In libmaxminddb, I never figured out how to get the data into my program. The example program provided along with the library does not show how to do so, and combing through the headers and source left me confused. The function
looks promising, but all of the arguments are constant. This means the only output is the integer that is returned. However, that just gives the status of whether the path to the data in the record was found. The only way of extracting data seems to be the one given in the example code, which is to dump JSON formatted data to a file stream.
So, for example, if you want to get the name of the country of someone that is visiting your website, you open two file streams that are piped together then pass one end of the pipe to $MMDB\_dump\_entry\_data\_list$. That will walk through the linked list and write a JSON record. You then read that record, parse it (presumably with some off-the-shelf JSON library), and extract the relevant information from the parse tree. If this is truly the case, it is ridiculous. I can at least confirm that the locations they give and that I give are the same. Both say I am in Sammamish, WA, which is a city that neighbors the city I live in. Here is the lovely JSON output.
I did all testing on my first generation Surface Pro with 64 bit Ubuntu. According to /proc/cpuinfo, my processor is an Intel(R) Core(TM) i5-3317U CPU @ 1.70GHz, with a cache size of 3072 KB. I compiled with whatever the default release settings are for QtCreator, which used GCC 4.8.2. I used the high precision $gettimeofday$ function to measure time deltas. I stored 10 million uniform random IP addresses calculated with the Mersenne Twister pseudorandom number generator. Storing the IPs in an array both allows me to give the same inputs to both algorithms and reduces the overhead of creating IPs in the timing loop. I couldn't figure out how to extract info from the record pointer provided by MaxMind, so I only tested time to return a record pointer for both of the algorithms. In order to ensure that the lookup code was not optimized out, I calculate a bitwise or of the returned pointers that I print at the end. The results were:
Josiah | MaxMind | |
Time 10M queries | 0.7861 s | 71.94 s |
Rate of queries | 12.72 M/s | 0.1390 M/s |
I feel a bit disappointed that the performance of MaxMind's library is 92x slower. This is significantly slower than is reported on their benchmark page, which I believe reports the timings of their previous library that has been discontinued. There, they report a rate of 2.67 M/s on an Intel Core i5 2.53 GHz machine. My rate is about 4.75x faster than that, which is in the ballpark of what I expected from using a B-tree instead of a binary search. I'm not sure if it fair to adjust for clock speed or not, because it is likely that memory latency rather than CPU speed is the bottleneck. If speed is proportional to CPU clocks, I am 7x faster than the old library.

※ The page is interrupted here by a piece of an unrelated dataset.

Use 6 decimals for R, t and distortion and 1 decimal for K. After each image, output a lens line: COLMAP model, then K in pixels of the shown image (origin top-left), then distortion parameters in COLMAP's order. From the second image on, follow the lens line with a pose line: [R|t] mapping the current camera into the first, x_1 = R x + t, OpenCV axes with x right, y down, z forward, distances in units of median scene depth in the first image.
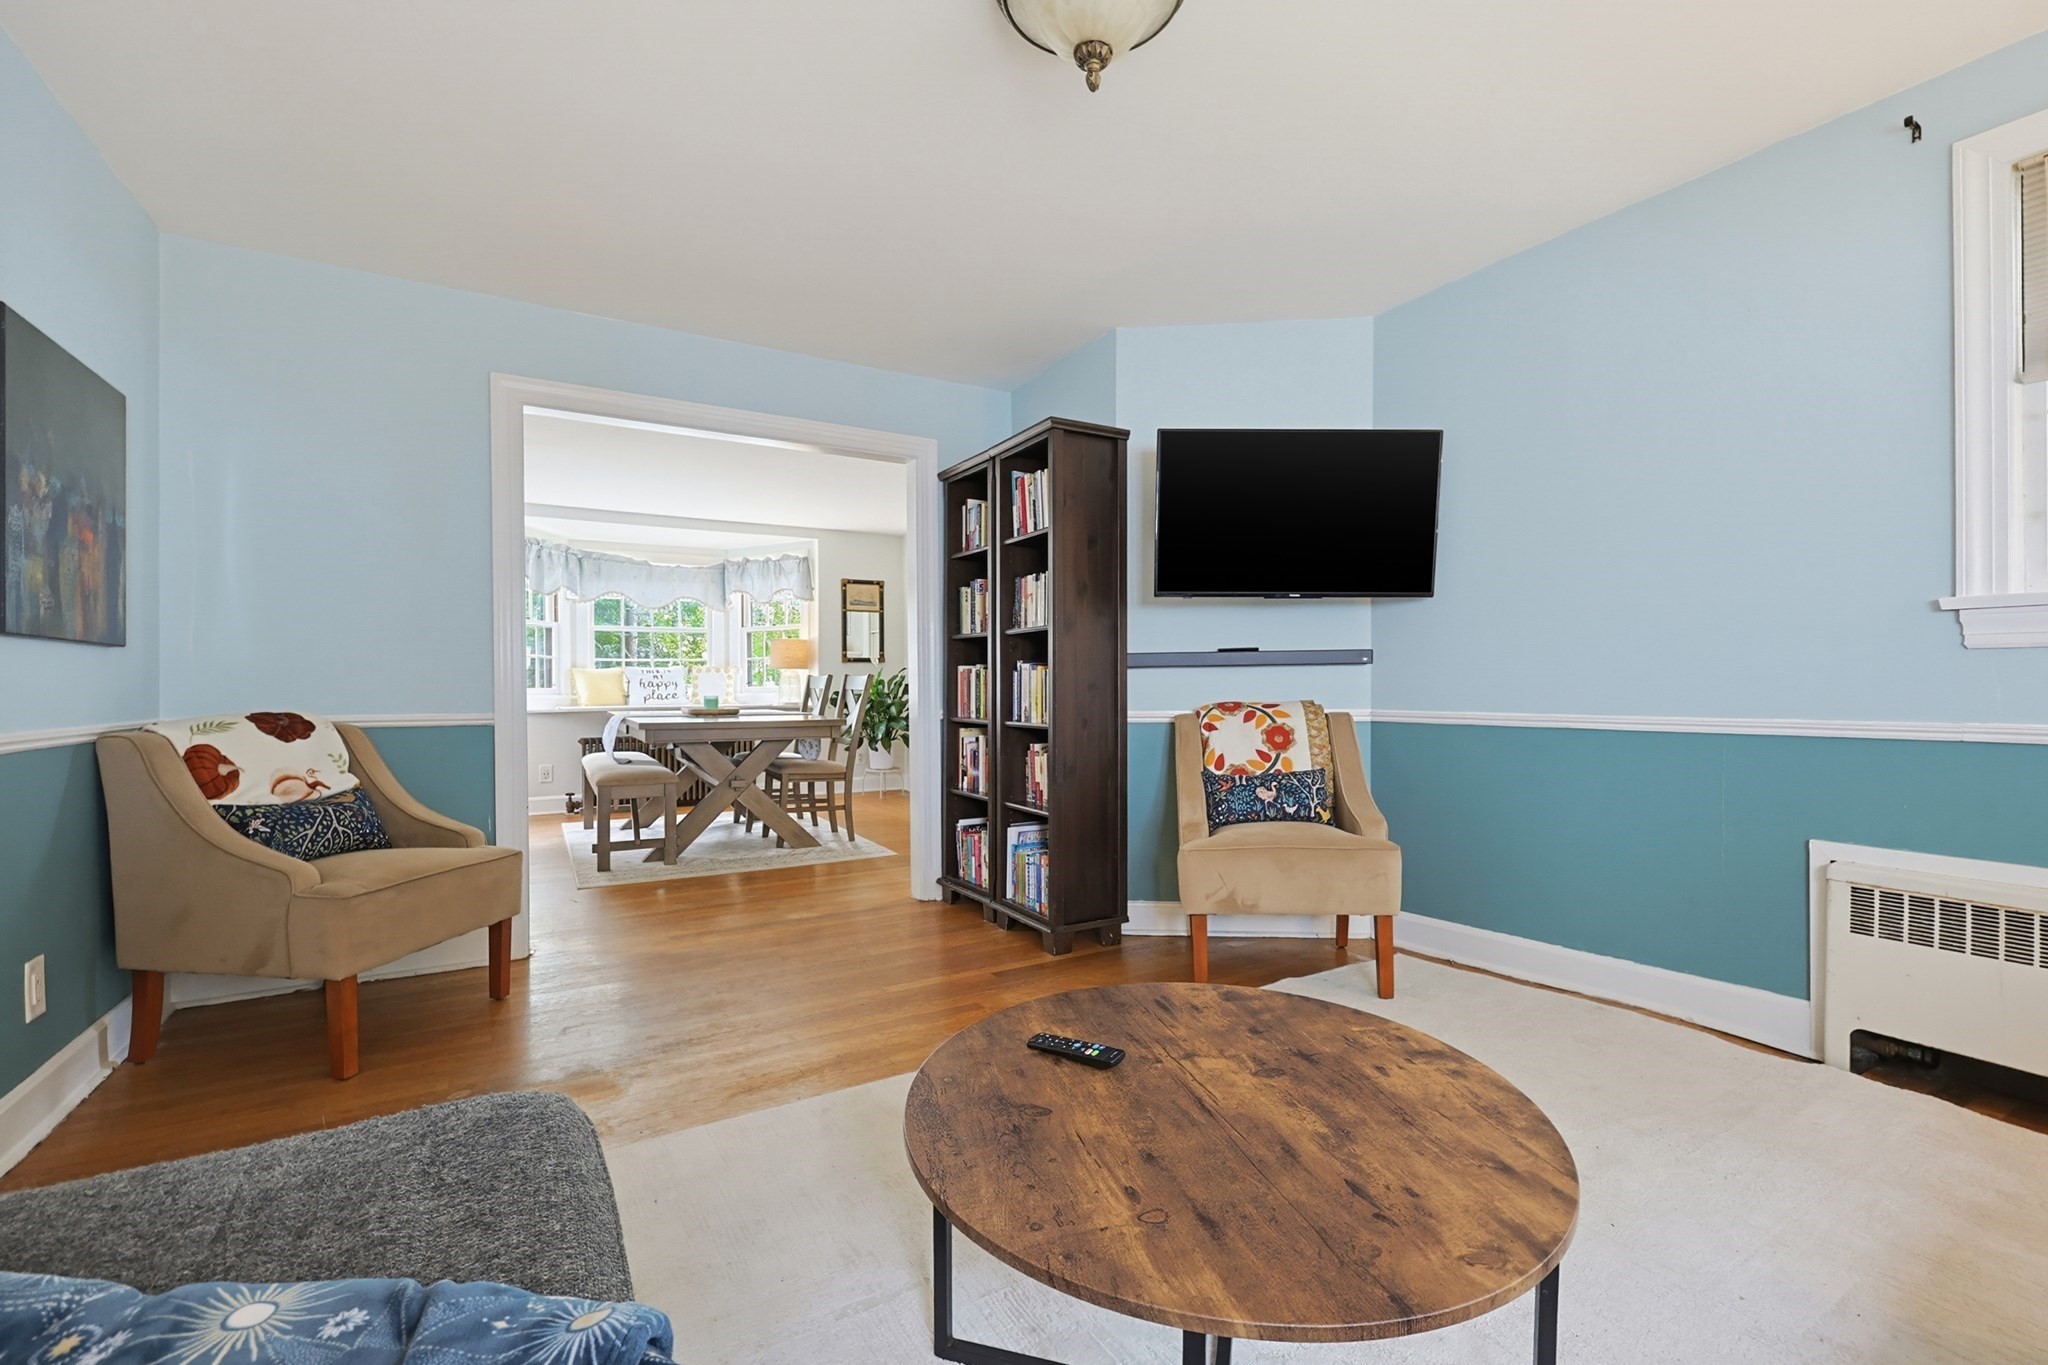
lens RADIAL K [[882.6, 0, 1031.6], [0, 882.6, 688.2], [0, 0, 1]] dist [0.003730, 0.000078]
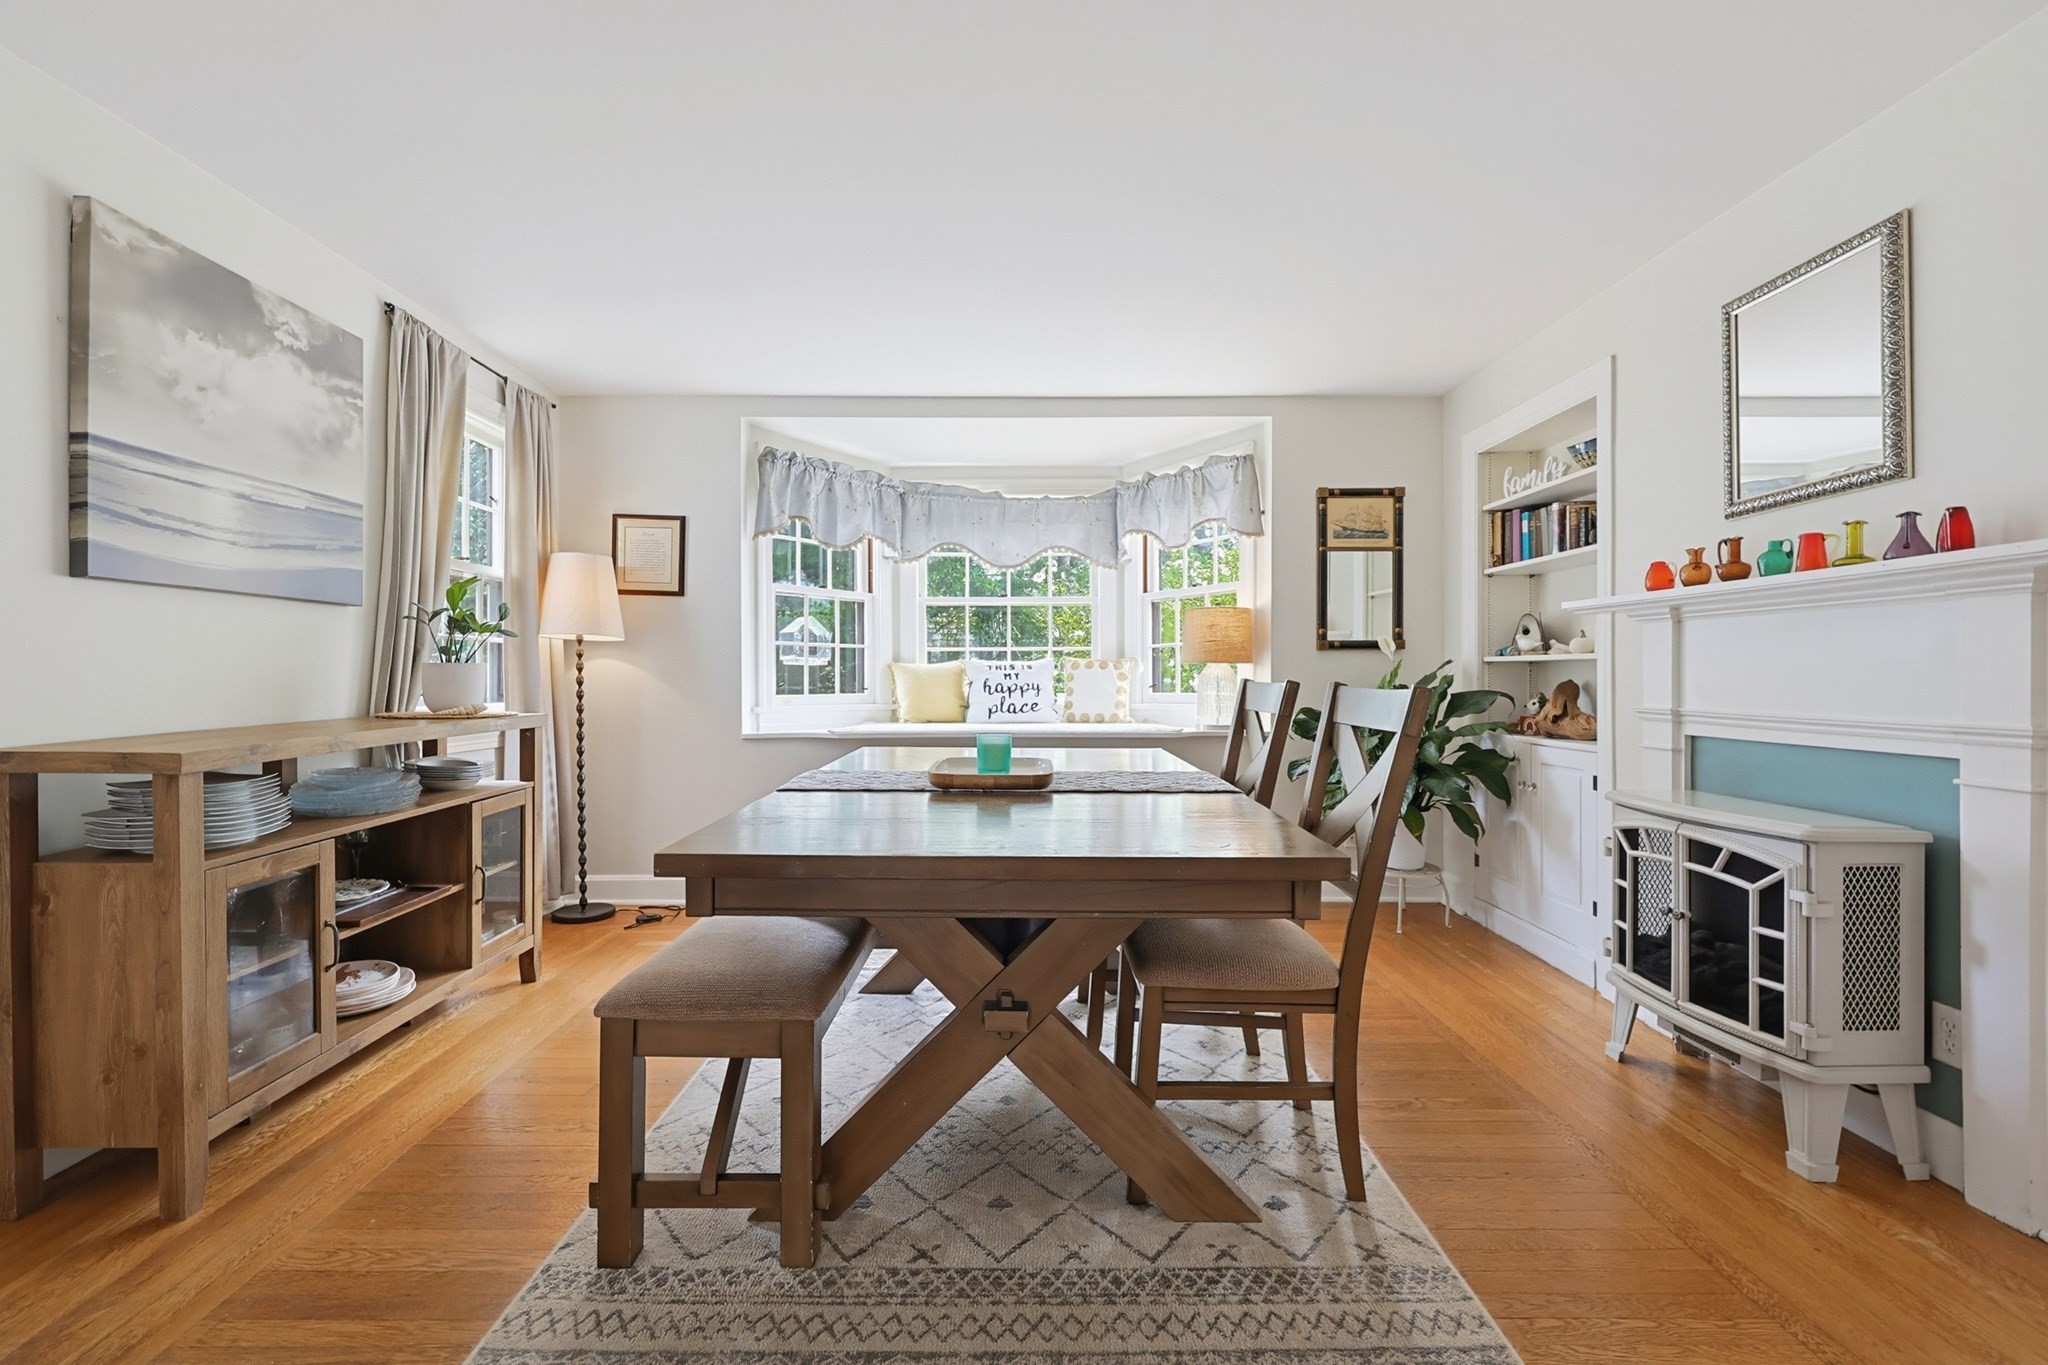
lens RADIAL K [[882.6, 0, 1027.6], [0, 882.6, 668.9], [0, 0, 1]] dist [0.003730, 0.000078]
pose [[0.867572, 0.000660, -0.497311, -0.104825], [-0.003238, 0.999985, -0.004321, -0.015301], [0.497301, 0.005359, 0.867562, 0.465798]]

It feels a little cheap to compare times taken to return a pointer, because my method does not ever touch the memory with location information, which saves me two cache misses. In contrast MaxMind touches the memory and copies it into new memory that it allocates and frees. That said, I made the test as fair as I could and this is the same benchmark test provided in the MaxMind example code. I would have had both methods do something with the location data if the MaxMind API allowed me to. From what I have seen so far, it may be for the best that MaxMind was saved from the embarrassment of additional tests.